Pop quiz: Of the 112 directors of the 100 top grossing films of 2018, how many were women?  

Answer, according to the Annenberg Inclusion Initiative at the University of Southern California: five, or 4.5 percent.

Four years ago, Visual and Media Arts Professor Cristina Kotz Cornejo assembled a group of women filmmakers to share their experiences in the industry and discuss ways to make film and television more inclusive in the first Emerson College Women in Film and Media Summit .

This year, with industry trends on gender stalled or going in the wrong direction, and a new crop of students studying to enter careers in a media making, Cornejo decided to reprise the summit with three panels, an Industry Luncheon open exclusively to students, and an Emerson-only pre-release screening of Nicole Dorsey’s Black Conflux.

The 2019 Women in Film and Media Summit will be held Monday, November 18, 10:45 am-10:00 pm, in the Paramount Center. With the exception of the luncheon and screening, the event is free and open to the public.

“We’re seeing a little bit of progress, especially in television, but if you look at the statistics, the numbers are still pretty dismal, and it’s even worse for women of color,” Cornejo said.

About those statistics:

Among the 250 top grossing films of 2018, according to the Center for the Study of Women in Television and Film at San Diego State University, 8 percent of directors were women. That’s not only down from 2017 (11 percent), it’s down from 1998 (9 percent).

And it’s not just directors. Twenty percent of above-the-line roles (directors, writers, producers, executive producers, editors, and cinematographers) in 2018 went to women, according to San Diego State.

“Women of color are nearly invisible in film production – whether as directors, producers, or in below-the-line crew positions,” writes Dr. Stacey L. Smith, author of USC Annenberg’s “Inclusion in the Director’s Chair” report.

“Especially being on the East Coast, being in Boston, I feel it’s important for our students to have access to see women making achievements, even if it’s slow, and even if in some ways, they’re the exception,” Cornejo said. “But they also represent the ability to push through and serve as role models, and are people who are trying to change the landscape.”

In coordinating the summit, Cornejo worked with Women in Motion, a campus organization that works to support women film and media makers.

“We got involved because we felt women in film and media makers needed something of our own,” Women in Motion President Susana Obando ’20 said. “We were thinking there are so many female students on campus who are overlooked.”

Senior Distinguished Producer-in-Residence Linda Reisman (Leave No Trace, The Danish Girl) will join writer/directors Nicole Dorsey (Black Conflux) and Maryam Keshavarz (Circumstance), and composer Germaine Franco (Dora and the Lost City of Gold) for a panel on Strategizing Your Creative Future.

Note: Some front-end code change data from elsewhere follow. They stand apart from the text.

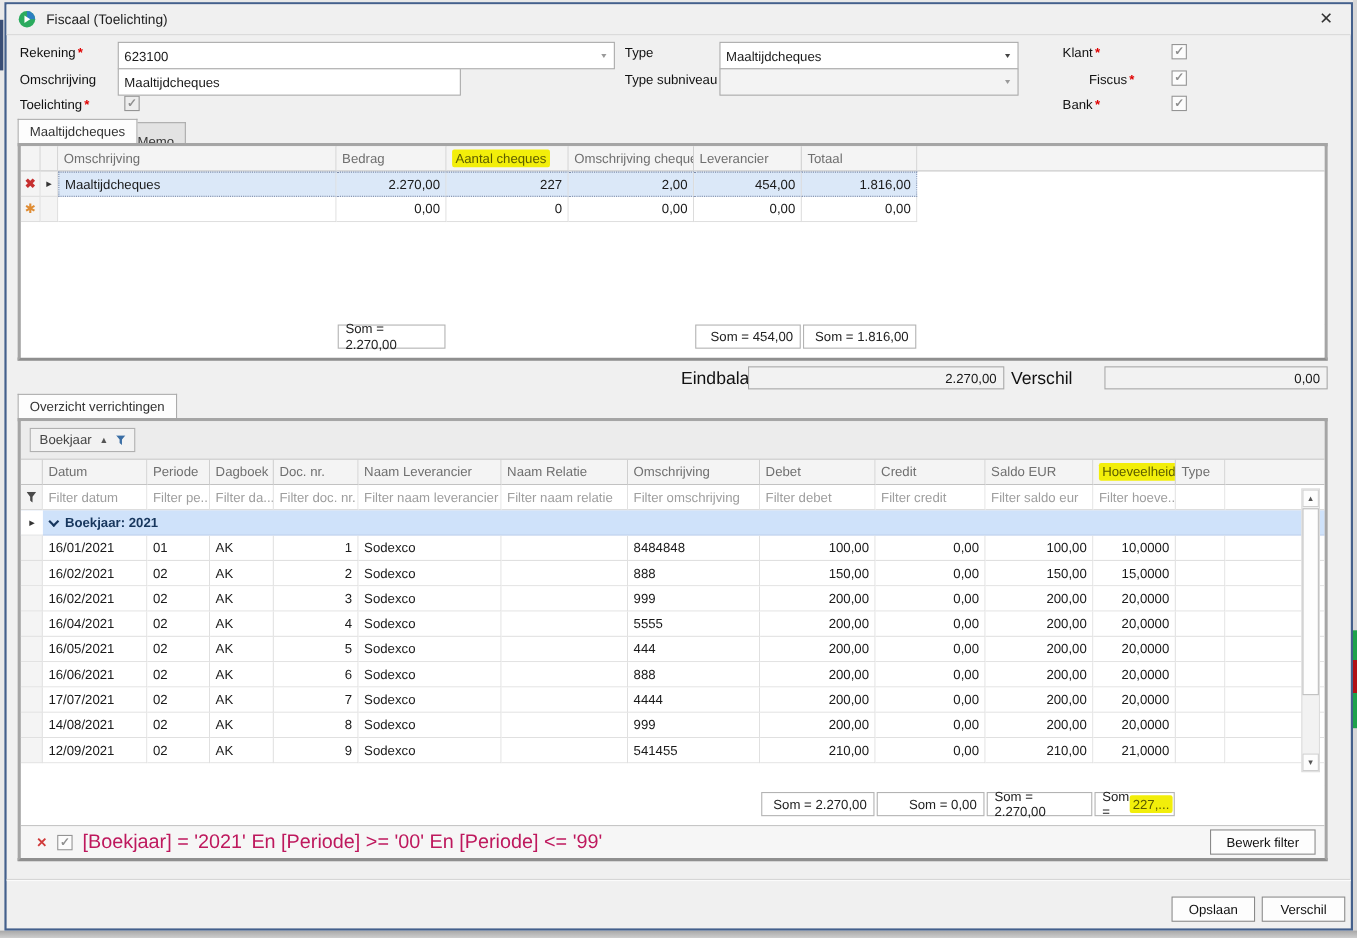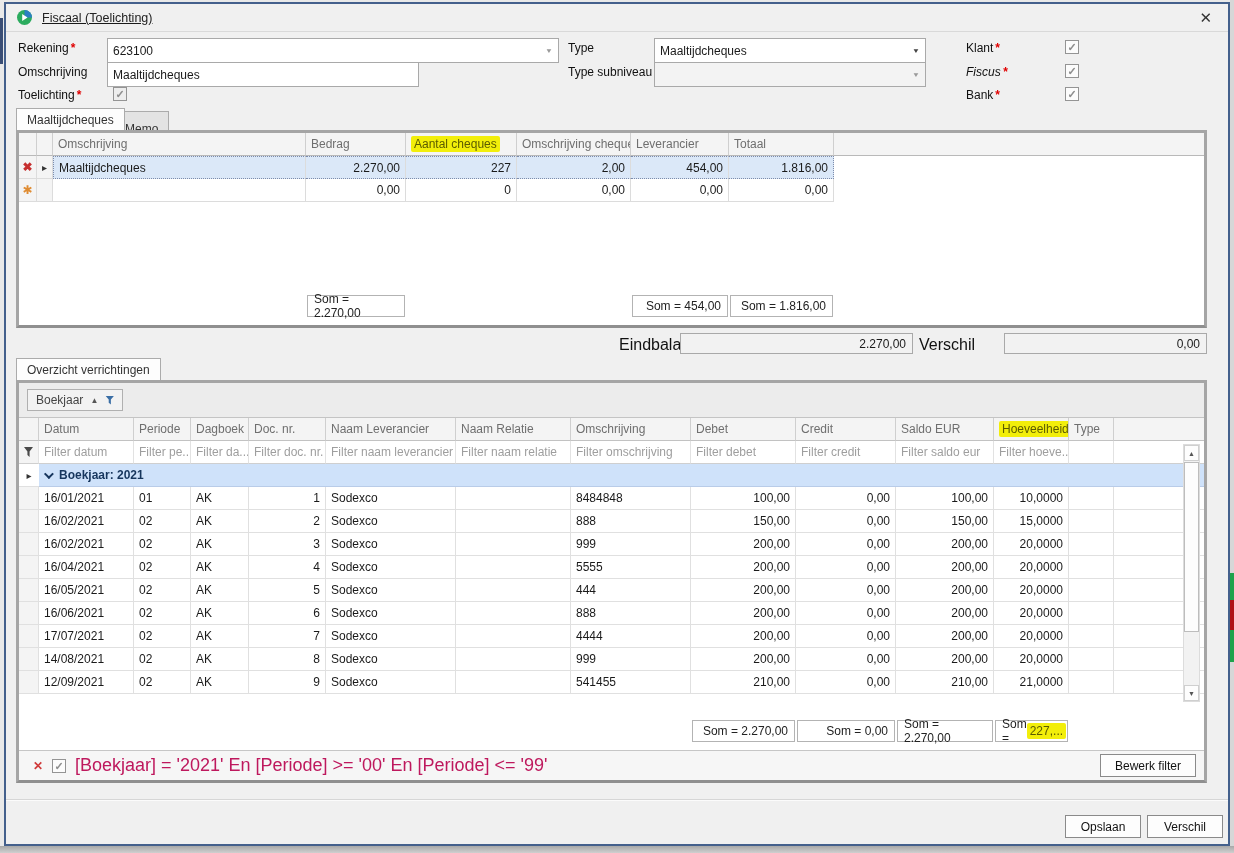--- a/index.html
+++ b/index.html
@@ -11,21 +11,21 @@
   .edge-right-sliver { position:absolute; right:0; top:0; width:4px; height:853px; background:#d7d7d7; }
   .sliver-block { position:absolute; left:0; width:4px; }
   .bottom-strip { position:absolute; left:0; top:846px; width:1234px; height:7px;
                   background:linear-gradient(#a8a8a8,#cfcfcf); }
 
   .dialog { position:absolute; left:4px; top:2px; width:1226px; height:844px;
             background:#f0f0f0; border:2px solid #44608c; }
 
   
   .titlebar { position:absolute; left:0; top:0; right:0; height:28px; background:#f0f0f0;
-              border-bottom:1px solid #d9d9d9; display:flex; align-items:center; padding:0 10px;text-decoration:underline; }
+              border-bottom:1px solid #d9d9d9; display:flex; align-items:center; padding:0 10px; }
   .app-icon { width:17px; height:17px; margin-right:9px; display:inline-block; }
   .win-title { font-size:12.5px; color:#222; }
   .close-x { position:absolute; right:16px; top:5px; font-size:15px; color:#333; cursor:pointer; line-height:18px; }
 
   
   .flabel { position:absolute; font-size:12px; color:#111; white-space:nowrap; }
   .req { color:#e00000; font-weight:bold; margin-left:2px; }
   .field { position:absolute; height:25px; background:#fff; border:1px solid #a9a9a9;
            display:flex; align-items:center; padding:0 5px; font-size:12px; }
   .combo { justify-content:space-between; }
@@ -166,21 +166,21 @@
     <div class="flabel" style="left:562px;top:61px;">Type subniveau</div>
     <div class="field combo disabled" style="left:648px;top:58px;width:272px;">
       <span></span>
       <span class="arr gray">▼</span>
     </div>
 
     <div class="flabel" style="left:960px;top:37px;"><span>Klant</span><span class="req">*</span></div>
     <div class="cb" style="left:1059px;top:36px;">
         <span class="mark">✓</span>
       </div>
-    <div class="flabel" style="left:960px;top:61px;font-style:italic;"><span>Fiscus</span><span class="req">*</span></div>
+    <div class="flabel" style="left:984px;top:61px;"><span>Fiscus</span><span class="req">*</span></div>
     <div class="cb" style="left:1059px;top:60px;">
         <span class="mark">✓</span>
       </div>
     <div class="flabel" style="left:960px;top:84px;"><span>Bank</span><span class="req">*</span></div>
     <div class="cb" style="left:1059px;top:83px;">
         <span class="mark">✓</span>
       </div>
 
     <div class="tab active" style="left:10px;top:104px;z-index:3;">Maaltijdcheques</div>
     <div class="tab" style="left:108px;top:107px;height:35px;">Memo</div>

Producer/distributor Karin Chien, Amazon Studios executive Latasha Gillespie, set decorator and production designer Devynne Lauchner ’14, and filmmaker/artist Michèle Stephenson will discuss The Changing Landscape of Inclusive Storytelling.

One topic Cornejo said she wanted to be sure to include is the role of inclusion in emerging media (virtual reality, augmented reality, gaming, animation, etc.).

“[Emerging media] is predominantly dominated by men, so I wanted to include this conversation: who has access, how to establish equity, how to think about equity in a male-dominated field,” she said.

Access and Equity in Emerging Media will feature Emerson Assistant Professor Rahin Fahandej, a transdisciplinary artist; Professor Anya Belkina, an animator; and Sarah Wolozin, director of the MIT OpenDoc Lab.